Variational Autoencoder for MNIST Digits

Generative modeling of handwritten digits using a variational autoencoder (VAE) combining an LSTM encoder and CNN decoder

✨ Motivation

This project implements a Variational Autoencoder (VAE) to learn latent representations of MNIST digits. Unlike conventional autoencoders, VAEs model latent distributions, enabling sampling of new images. The architecture combines an LSTM encoder, which processes images as sequences, and a CNN decoder, which reconstructs outputs.


⚙️ Implementation Highlights

  • Encoder: Single-layer LSTM treating each 28×28 image as a sequence of 28 rows. Hidden size: 64 units.
  • Latent Variables: Mean and variance outputs for reparameterization and sampling latent vector z.
  • Decoder: Transposed convolutional layers and dense layers in multiple configurations.
  • Loss Function: Binary cross-entropy plus KL divergence.
  • Training: 50 epochs with Adam optimizer (learning rates between 0.0005–0.001).

🛠️ Workflow

  1. Data Preparation: MNIST images normalized to [0,1].
  2. Model Construction: LSTM encoder and CNN decoder defined in TensorFlow.
  3. Training: Mini-batch gradient descent, batch size 100.
  4. Evaluation: Reconstruction of test images, generation from random latent vectors, convergence analysis.

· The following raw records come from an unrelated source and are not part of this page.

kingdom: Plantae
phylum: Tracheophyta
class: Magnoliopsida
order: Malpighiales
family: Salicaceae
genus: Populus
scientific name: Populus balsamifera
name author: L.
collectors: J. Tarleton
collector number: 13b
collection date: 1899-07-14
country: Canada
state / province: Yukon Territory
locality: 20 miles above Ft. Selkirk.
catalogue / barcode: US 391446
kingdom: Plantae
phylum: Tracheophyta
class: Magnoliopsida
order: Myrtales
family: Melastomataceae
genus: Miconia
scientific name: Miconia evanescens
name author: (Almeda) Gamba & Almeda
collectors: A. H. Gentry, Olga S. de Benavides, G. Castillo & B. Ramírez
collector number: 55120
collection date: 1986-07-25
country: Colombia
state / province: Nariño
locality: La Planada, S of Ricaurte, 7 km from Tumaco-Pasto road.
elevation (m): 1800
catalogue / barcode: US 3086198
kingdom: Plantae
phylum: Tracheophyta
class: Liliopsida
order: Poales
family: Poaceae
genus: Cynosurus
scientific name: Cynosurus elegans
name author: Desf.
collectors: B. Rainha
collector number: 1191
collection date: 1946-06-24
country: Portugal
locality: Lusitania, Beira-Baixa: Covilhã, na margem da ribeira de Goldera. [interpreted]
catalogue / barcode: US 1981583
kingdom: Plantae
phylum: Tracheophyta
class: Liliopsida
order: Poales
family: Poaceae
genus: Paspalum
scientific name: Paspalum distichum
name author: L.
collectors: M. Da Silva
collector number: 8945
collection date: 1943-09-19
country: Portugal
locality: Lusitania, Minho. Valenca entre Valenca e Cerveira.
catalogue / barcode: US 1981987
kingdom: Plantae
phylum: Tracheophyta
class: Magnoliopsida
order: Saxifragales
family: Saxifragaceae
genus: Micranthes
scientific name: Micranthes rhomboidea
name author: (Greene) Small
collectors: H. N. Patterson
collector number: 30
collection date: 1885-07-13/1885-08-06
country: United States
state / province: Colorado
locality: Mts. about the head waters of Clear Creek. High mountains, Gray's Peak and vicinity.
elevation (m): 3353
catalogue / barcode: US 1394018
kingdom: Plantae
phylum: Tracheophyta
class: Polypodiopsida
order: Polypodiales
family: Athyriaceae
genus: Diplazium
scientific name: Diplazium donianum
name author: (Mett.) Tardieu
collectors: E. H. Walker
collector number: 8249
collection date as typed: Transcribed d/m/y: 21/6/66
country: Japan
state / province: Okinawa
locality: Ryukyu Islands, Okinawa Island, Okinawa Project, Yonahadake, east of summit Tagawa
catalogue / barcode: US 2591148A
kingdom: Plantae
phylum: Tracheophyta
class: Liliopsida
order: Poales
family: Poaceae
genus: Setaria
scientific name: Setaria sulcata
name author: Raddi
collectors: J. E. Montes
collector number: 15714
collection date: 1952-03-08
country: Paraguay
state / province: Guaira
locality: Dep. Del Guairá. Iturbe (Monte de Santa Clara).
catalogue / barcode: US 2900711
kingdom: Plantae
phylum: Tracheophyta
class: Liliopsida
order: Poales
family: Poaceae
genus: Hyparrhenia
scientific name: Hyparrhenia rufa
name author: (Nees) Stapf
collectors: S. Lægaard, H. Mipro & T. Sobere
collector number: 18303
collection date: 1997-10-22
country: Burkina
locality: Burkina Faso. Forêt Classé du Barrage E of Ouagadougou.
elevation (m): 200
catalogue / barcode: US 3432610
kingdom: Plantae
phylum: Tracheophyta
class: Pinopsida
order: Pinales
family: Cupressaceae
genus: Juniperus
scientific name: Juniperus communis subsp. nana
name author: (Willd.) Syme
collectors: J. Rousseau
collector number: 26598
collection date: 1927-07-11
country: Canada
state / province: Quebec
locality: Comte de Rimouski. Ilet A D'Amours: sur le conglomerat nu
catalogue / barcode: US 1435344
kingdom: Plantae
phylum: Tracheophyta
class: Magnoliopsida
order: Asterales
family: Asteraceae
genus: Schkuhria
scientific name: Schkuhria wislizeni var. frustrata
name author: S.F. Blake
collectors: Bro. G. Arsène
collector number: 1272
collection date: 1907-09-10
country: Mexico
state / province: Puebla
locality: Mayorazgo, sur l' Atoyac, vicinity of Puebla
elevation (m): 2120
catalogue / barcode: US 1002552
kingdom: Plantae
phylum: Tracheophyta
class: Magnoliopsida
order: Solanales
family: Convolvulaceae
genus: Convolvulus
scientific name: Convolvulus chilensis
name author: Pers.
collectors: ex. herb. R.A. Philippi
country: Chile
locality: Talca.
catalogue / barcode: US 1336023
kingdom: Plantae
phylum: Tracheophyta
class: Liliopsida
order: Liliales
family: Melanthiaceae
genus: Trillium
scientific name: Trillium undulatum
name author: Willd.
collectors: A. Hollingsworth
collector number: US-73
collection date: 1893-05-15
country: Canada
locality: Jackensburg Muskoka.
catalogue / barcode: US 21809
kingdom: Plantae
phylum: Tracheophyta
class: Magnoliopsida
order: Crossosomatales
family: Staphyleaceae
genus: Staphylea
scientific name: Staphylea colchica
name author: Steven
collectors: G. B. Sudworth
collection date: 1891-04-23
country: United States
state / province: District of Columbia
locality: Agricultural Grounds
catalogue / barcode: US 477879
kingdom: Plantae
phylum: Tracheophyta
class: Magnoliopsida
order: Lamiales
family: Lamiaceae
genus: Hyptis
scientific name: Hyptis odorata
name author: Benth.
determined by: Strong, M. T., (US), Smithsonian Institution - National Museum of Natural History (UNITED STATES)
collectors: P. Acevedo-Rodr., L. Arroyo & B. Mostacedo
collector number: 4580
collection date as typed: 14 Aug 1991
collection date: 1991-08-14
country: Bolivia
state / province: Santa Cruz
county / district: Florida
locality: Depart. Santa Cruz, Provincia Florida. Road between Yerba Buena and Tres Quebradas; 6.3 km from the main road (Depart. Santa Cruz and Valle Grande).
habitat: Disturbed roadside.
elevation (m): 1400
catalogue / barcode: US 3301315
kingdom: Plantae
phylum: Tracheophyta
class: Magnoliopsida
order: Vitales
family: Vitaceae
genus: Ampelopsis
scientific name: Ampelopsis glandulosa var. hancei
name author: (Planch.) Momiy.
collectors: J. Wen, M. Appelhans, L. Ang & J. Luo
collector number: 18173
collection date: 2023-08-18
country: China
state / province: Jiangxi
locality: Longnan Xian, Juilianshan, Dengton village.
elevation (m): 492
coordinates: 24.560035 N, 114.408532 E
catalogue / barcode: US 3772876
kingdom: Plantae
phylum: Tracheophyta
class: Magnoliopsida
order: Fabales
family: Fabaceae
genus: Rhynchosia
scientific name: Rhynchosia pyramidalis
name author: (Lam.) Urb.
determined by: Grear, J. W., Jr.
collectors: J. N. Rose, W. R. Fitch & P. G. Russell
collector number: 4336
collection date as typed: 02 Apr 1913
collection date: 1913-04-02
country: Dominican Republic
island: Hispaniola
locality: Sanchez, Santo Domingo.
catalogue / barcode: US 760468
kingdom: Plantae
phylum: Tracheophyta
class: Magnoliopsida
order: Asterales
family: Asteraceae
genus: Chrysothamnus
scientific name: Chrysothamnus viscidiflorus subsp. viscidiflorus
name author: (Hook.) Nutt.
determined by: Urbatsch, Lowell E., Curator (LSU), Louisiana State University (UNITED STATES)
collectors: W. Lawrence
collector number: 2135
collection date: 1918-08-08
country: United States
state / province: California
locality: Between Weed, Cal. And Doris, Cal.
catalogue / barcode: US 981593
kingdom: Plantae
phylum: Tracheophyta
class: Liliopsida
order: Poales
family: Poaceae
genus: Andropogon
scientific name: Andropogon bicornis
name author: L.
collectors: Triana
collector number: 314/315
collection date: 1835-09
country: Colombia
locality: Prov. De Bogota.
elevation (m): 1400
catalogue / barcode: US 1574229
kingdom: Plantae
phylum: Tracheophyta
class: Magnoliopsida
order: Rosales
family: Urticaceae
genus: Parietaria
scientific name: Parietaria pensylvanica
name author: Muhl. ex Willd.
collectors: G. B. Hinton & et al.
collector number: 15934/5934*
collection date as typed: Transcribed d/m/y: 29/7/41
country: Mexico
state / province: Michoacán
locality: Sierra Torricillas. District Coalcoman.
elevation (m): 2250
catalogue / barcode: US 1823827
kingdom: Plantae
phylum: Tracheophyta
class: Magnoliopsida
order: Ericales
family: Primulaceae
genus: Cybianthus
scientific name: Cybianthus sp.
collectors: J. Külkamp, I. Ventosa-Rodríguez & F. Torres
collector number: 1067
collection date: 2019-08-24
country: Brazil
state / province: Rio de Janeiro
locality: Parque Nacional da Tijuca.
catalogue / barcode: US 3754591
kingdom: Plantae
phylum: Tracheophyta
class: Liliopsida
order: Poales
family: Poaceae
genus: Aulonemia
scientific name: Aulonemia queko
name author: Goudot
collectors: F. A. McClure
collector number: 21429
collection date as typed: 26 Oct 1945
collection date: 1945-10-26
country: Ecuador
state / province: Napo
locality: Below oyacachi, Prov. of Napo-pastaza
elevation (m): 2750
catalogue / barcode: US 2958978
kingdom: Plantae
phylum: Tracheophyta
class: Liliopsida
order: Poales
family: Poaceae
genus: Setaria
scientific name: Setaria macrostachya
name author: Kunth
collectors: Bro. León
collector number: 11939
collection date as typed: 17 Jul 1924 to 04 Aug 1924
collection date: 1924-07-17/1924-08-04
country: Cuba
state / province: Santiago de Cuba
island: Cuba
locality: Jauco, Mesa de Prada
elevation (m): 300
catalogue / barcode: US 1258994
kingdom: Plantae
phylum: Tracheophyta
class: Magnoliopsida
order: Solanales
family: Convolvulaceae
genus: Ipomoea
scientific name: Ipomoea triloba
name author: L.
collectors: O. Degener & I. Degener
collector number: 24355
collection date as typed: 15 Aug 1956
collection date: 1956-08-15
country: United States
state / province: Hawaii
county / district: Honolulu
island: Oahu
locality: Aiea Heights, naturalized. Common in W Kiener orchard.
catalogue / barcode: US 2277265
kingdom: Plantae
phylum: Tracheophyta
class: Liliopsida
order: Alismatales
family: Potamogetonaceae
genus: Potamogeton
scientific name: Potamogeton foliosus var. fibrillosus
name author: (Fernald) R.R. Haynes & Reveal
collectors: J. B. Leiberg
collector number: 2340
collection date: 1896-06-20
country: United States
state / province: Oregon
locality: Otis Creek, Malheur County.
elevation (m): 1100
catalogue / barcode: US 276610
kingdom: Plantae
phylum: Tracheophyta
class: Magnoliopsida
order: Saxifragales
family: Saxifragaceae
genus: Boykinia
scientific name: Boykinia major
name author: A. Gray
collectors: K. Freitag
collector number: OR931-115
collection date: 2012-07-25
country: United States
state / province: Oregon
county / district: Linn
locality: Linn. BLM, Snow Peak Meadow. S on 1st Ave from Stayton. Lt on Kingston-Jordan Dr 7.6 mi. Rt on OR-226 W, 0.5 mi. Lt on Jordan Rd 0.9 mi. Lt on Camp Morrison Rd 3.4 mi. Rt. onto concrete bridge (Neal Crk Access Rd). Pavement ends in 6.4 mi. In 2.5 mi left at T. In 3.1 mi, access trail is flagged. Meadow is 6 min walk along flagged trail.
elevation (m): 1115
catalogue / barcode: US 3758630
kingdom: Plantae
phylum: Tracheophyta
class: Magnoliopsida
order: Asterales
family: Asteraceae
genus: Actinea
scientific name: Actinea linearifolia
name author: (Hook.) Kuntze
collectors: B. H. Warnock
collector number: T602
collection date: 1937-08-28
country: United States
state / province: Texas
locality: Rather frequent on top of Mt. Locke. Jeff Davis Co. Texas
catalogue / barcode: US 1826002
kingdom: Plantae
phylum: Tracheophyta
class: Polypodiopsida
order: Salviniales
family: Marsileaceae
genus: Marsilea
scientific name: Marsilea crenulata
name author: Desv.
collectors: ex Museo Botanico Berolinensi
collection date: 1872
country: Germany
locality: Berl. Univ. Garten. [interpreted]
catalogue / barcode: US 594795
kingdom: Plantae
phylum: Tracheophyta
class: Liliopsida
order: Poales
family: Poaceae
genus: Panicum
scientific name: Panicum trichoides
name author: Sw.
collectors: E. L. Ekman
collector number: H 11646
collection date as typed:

🧪 Results and Visualizations

Seven configurations were tested to improve reconstruction accuracy and sample diversity.


🔹 Baseline Configuration

Setup: 3 transposed convolution layers, no dropout, learning rate 0.0005.

Observations:

  • Reconstruction loss decreased and stabilized by epoch 20.
  • KL divergence increased gradually.
  • Reconstructions were clear.
  • Generated samples often lacked detail or were blank.
Reconstructions Baseline

Reconstructions – Baseline Model

Loss Baseline

Training Loss – Baseline Model


🔹 Deeper Decoder

Setup: Additional transposed convolution and dense layers to increase model capacity.

Observations:

  • Reconstructions became sharper.
  • Generated digits remained repetitive.
  • KL divergence slightly higher.
Reconstructions Deeper

Reconstructions – Deeper Decoder

Loss Deeper

Training Loss – Deeper Decoder


🔹 Dropout Integration

Setup: Dropout layers added to improve generalization.

Observations:

  • Training loss curves became unstable.
  • Generated images showed incomplete or noisy digits.
  • Dropout alone did not improve diversity.

🔹 Optimized Configuration

Setup: Smaller dense layers, increased convolution channels, learning rate increased to 0.001.

Observations:

  • Reconstructions were consistent and clear.
  • Generated samples covered digits 0–9.
  • Convergence was faster.
Reconstructions Optimized

Reconstructions – Optimized Model

Loss Optimized

Training Loss – Optimized Model


🔹 Generated Samples

Sampling from latent space demonstrated improvement over experiments.

Generated Early

Generated Samples – Early Model

Generated Refined

Generated Samples – Refined Settings

Generated Random

Generated Samples – Random Latent Vectors


📝 Reflections

  • The LSTM encoder improved sequential feature extraction compared to simple dense encoders.
  • Learning rate adjustments significantly affected convergence speed and reconstruction stability.
  • KL divergence helped maintain latent space regularity, supporting smooth interpolation.
  • Excessive dropout reduced output quality.
  • Overall, combining sequence modeling and convolutional decoding yielded diverse generative outputs.

⚙️ Technical Stack

  • Language: Python
  • Libraries: TensorFlow, Keras, NumPy, Matplotlib
  • Dataset: MNIST handwritten digits